Copy out the lines below character for character, and leave the picture out of your copy.

- - - - - - -

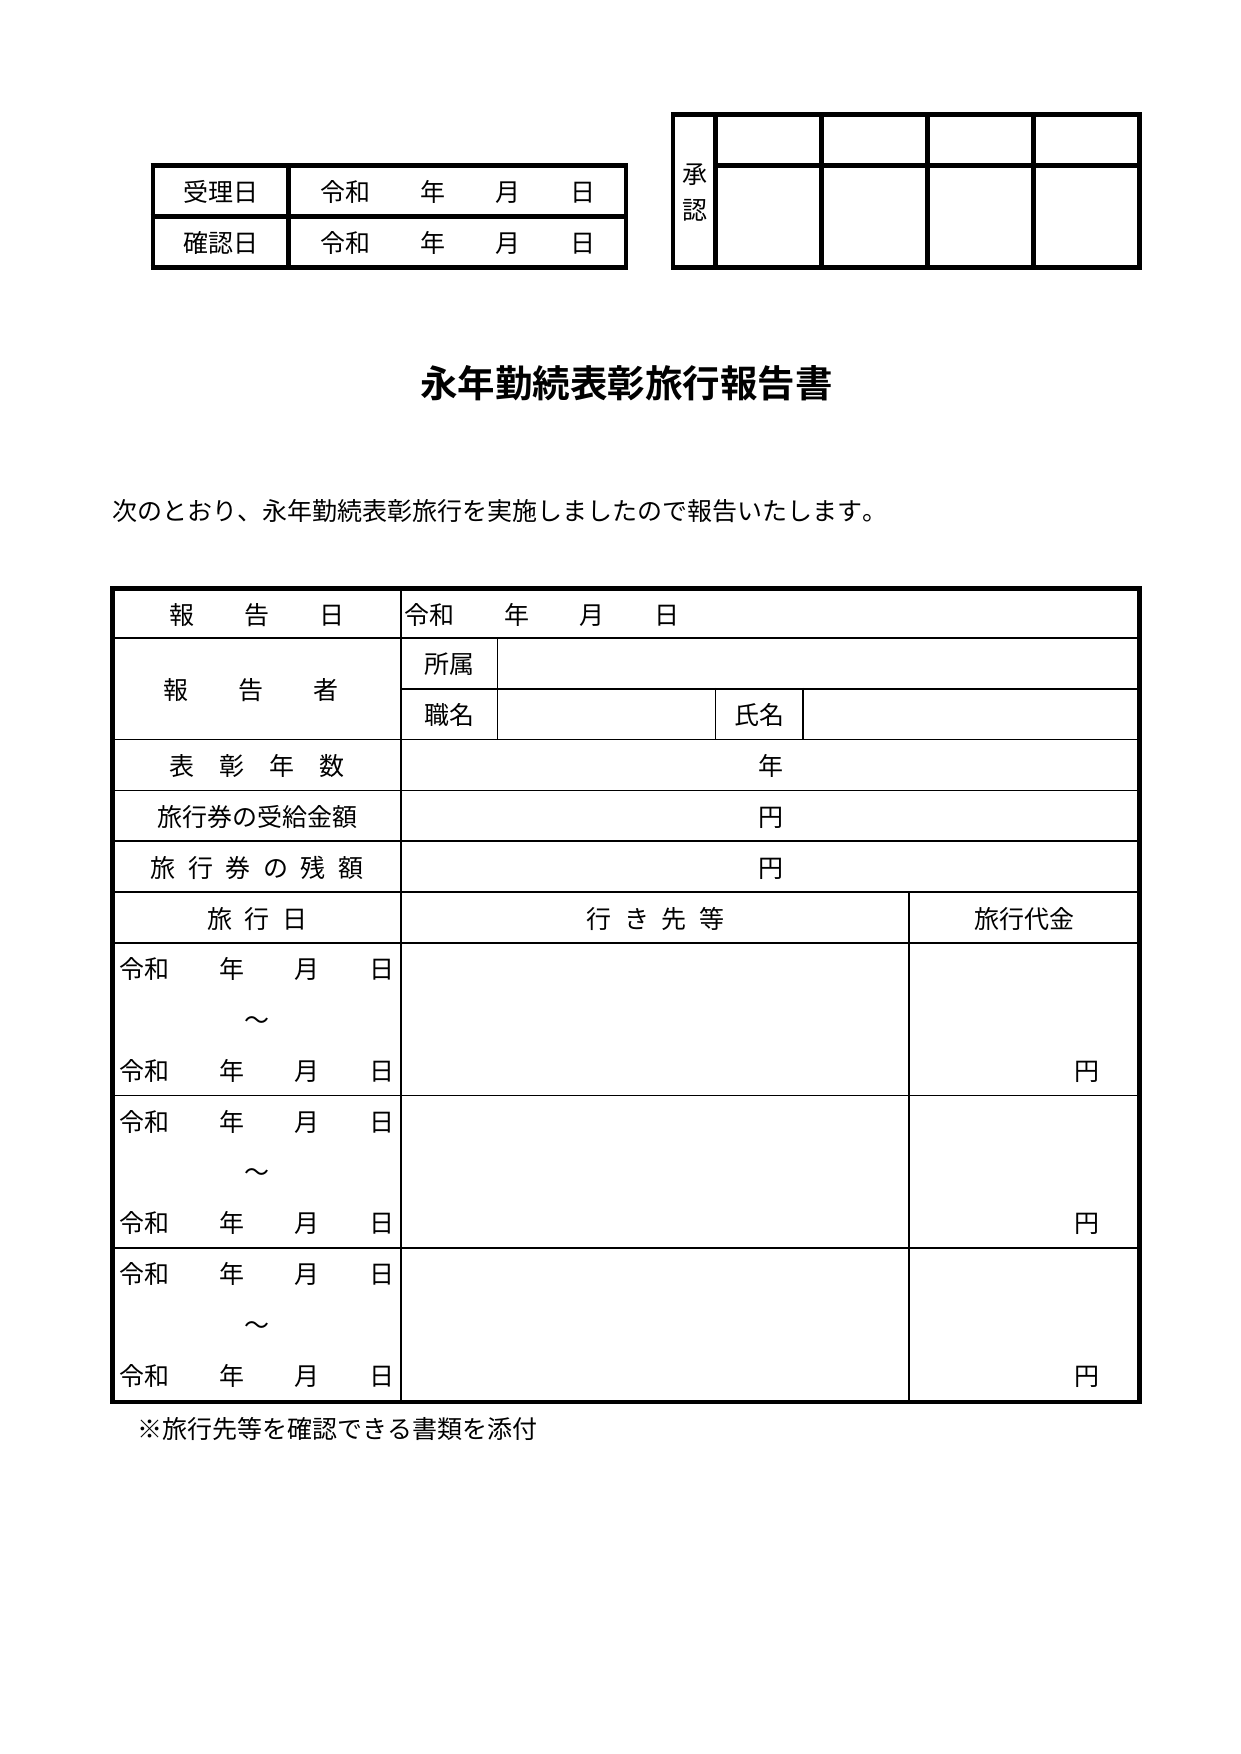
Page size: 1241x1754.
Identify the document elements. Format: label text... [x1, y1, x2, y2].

table_cell 円 [402, 842, 1137, 891]
table_cell 氏名 [716, 690, 802, 739]
table_cell [910, 1096, 1137, 1145]
table_header [289, 112, 626, 163]
table_cell 所属 [402, 639, 497, 688]
table_cell [718, 214, 819, 265]
table_cell 円 [910, 1349, 1137, 1399]
table_cell [1036, 168, 1137, 214]
table_cell 報 告 者 [115, 639, 400, 739]
table_cell ～ [115, 993, 400, 1044]
table_cell 受理日 [155, 168, 286, 214]
table_cell 表 彰 年 数 [115, 740, 400, 789]
table_cell [402, 944, 908, 993]
table_header [1036, 117, 1137, 163]
table_cell 次のとおり、永年勤続表彰旅行を実施しましたので報告いたします。 [112, 485, 1140, 535]
table_header [626, 112, 671, 163]
table_cell 報 告 日 [115, 591, 400, 637]
table_cell 年 [402, 740, 1137, 789]
table_cell 令和 年 月 日 [115, 1349, 400, 1399]
table_cell [402, 1096, 908, 1145]
table_cell [401, 1501, 1140, 1530]
table_header [153, 112, 289, 163]
table_header [930, 117, 1031, 163]
table_cell 円 [910, 1044, 1137, 1094]
table_cell [930, 168, 1031, 214]
table_cell [910, 993, 1137, 1044]
table_header [112, 112, 153, 163]
table_header [718, 117, 819, 163]
table_cell [824, 214, 925, 265]
table_cell [402, 1349, 908, 1399]
table_cell 永年勤続表彰旅行報告書 [112, 316, 1140, 434]
table_cell [1036, 214, 1137, 265]
table_cell 令和 年 月 日 [291, 168, 624, 214]
table_cell [910, 1145, 1137, 1196]
table_cell ～ [115, 1298, 400, 1349]
table_cell [804, 690, 1137, 739]
table_cell [402, 1044, 908, 1094]
table_cell 旅 行 券 の 残 額 [115, 842, 400, 891]
table_cell ※旅行先等を確認できる書類を添付 [112, 1404, 1140, 1450]
table_cell 円 [402, 791, 1137, 840]
table_cell [498, 639, 1137, 688]
table_cell [910, 1249, 1137, 1298]
table_cell [402, 993, 908, 1044]
table_cell 確認日 [155, 219, 286, 265]
table_cell 円 [910, 1196, 1137, 1247]
table_cell [402, 1249, 908, 1298]
table_cell [628, 214, 671, 265]
table_cell 令和 年 月 日 [115, 1196, 400, 1247]
table_cell 令和 年 月 日 [402, 591, 1137, 637]
table_cell [112, 265, 1140, 316]
table_header [824, 117, 925, 163]
table_cell 旅 行 日 [115, 893, 400, 942]
table_cell [112, 535, 1140, 586]
table_cell [910, 1298, 1137, 1349]
table_cell [112, 1501, 401, 1530]
table_cell [402, 1196, 908, 1247]
table_cell [112, 214, 151, 265]
table_cell 令和 年 月 日 [115, 1096, 400, 1145]
table_cell 令和 年 月 日 [115, 944, 400, 993]
table_cell [112, 1450, 1140, 1501]
table_cell [930, 214, 1031, 265]
table_cell [498, 690, 715, 739]
table_cell [112, 434, 1140, 484]
table_cell [402, 1298, 908, 1349]
table_cell 旅行代金 [910, 893, 1137, 942]
table_cell [718, 168, 819, 214]
table_cell 令和 年 月 日 [115, 1044, 400, 1094]
table_cell 職名 [402, 690, 497, 739]
table_cell ～ [115, 1145, 400, 1196]
table_cell [628, 163, 671, 214]
table_cell 旅行券の受給金額 [115, 791, 400, 840]
table_header 承認 [675, 117, 713, 265]
table_cell 行 き 先 等 [402, 893, 908, 942]
table_cell [824, 168, 925, 214]
table_cell 令和 年 月 日 [115, 1249, 400, 1298]
table_cell [910, 944, 1137, 993]
table_cell [402, 1145, 908, 1196]
table_cell 令和 年 月 日 [291, 219, 624, 265]
table_cell [112, 163, 151, 214]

- - - - - - -

**Answer in full:**
Page size: 1241x1754.
Identify the document elements. Format: label text... [x1, y1, x2, y2].

table_cell 円 [402, 842, 1137, 891]
table_cell 氏名 [716, 690, 802, 739]
table_cell [910, 1096, 1137, 1145]
table_header [289, 112, 626, 163]
table_cell 所属 [402, 639, 497, 688]
table_cell [718, 214, 819, 265]
table_cell 円 [910, 1349, 1137, 1399]
table_cell [1036, 168, 1137, 214]
table_cell 報 告 者 [115, 639, 400, 739]
table_cell ～ [115, 993, 400, 1044]
table_cell 受理日 [155, 168, 286, 214]
table_cell 表 彰 年 数 [115, 740, 400, 789]
table_cell [402, 944, 908, 993]
table_header [1036, 117, 1137, 163]
table_cell 次のとおり、永年勤続表彰旅行を実施しましたので報告いたします。 [112, 485, 1140, 535]
table_header [626, 112, 671, 163]
table_cell 報 告 日 [115, 591, 400, 637]
table_cell 年 [402, 740, 1137, 789]
table_cell 令和 年 月 日 [115, 1349, 400, 1399]
table_cell [402, 1096, 908, 1145]
table_cell [401, 1501, 1140, 1530]
table_header [153, 112, 289, 163]
table_header [930, 117, 1031, 163]
table_cell 円 [910, 1044, 1137, 1094]
table_cell [930, 168, 1031, 214]
table_cell [910, 993, 1137, 1044]
table_header [112, 112, 153, 163]
table_header [718, 117, 819, 163]
table_cell [824, 214, 925, 265]
table_cell [402, 1349, 908, 1399]
table_cell 永年勤続表彰旅行報告書 [112, 316, 1140, 434]
table_cell [1036, 214, 1137, 265]
table_cell 令和 年 月 日 [291, 168, 624, 214]
table_cell [910, 1145, 1137, 1196]
table_cell ～ [115, 1298, 400, 1349]
table_cell [804, 690, 1137, 739]
table_cell [402, 1044, 908, 1094]
table_cell 旅 行 券 の 残 額 [115, 842, 400, 891]
table_cell ※旅行先等を確認できる書類を添付 [112, 1404, 1140, 1450]
table_cell 円 [402, 791, 1137, 840]
table_cell [498, 639, 1137, 688]
table_cell [910, 1249, 1137, 1298]
table_cell [402, 993, 908, 1044]
table_cell 確認日 [155, 219, 286, 265]
table_cell 円 [910, 1196, 1137, 1247]
table_cell [402, 1249, 908, 1298]
table_cell [628, 214, 671, 265]
table_cell 令和 年 月 日 [115, 1196, 400, 1247]
table_cell 令和 年 月 日 [402, 591, 1137, 637]
table_cell [112, 265, 1140, 316]
table_header [824, 117, 925, 163]
table_cell 旅 行 日 [115, 893, 400, 942]
table_cell [112, 535, 1140, 586]
table_cell [910, 1298, 1137, 1349]
table_cell [112, 1501, 401, 1530]
table_cell [402, 1196, 908, 1247]
table_cell [112, 214, 151, 265]
table_cell 令和 年 月 日 [115, 1096, 400, 1145]
table_cell 令和 年 月 日 [115, 944, 400, 993]
table_cell [112, 1450, 1140, 1501]
table_cell [930, 214, 1031, 265]
table_cell [498, 690, 715, 739]
table_cell [112, 434, 1140, 484]
table_cell [402, 1298, 908, 1349]
table_cell 旅行代金 [910, 893, 1137, 942]
table_cell [718, 168, 819, 214]
table_cell 令和 年 月 日 [115, 1044, 400, 1094]
table_cell 職名 [402, 690, 497, 739]
table_cell ～ [115, 1145, 400, 1196]
table_cell [628, 163, 671, 214]
table_cell 旅行券の受給金額 [115, 791, 400, 840]
table_header 承認 [675, 117, 713, 265]
table_cell 行 き 先 等 [402, 893, 908, 942]
table_cell [824, 168, 925, 214]
table_cell 令和 年 月 日 [115, 1249, 400, 1298]
table_cell [910, 944, 1137, 993]
table_cell [402, 1145, 908, 1196]
table_cell 令和 年 月 日 [291, 219, 624, 265]
table_cell [112, 163, 151, 214]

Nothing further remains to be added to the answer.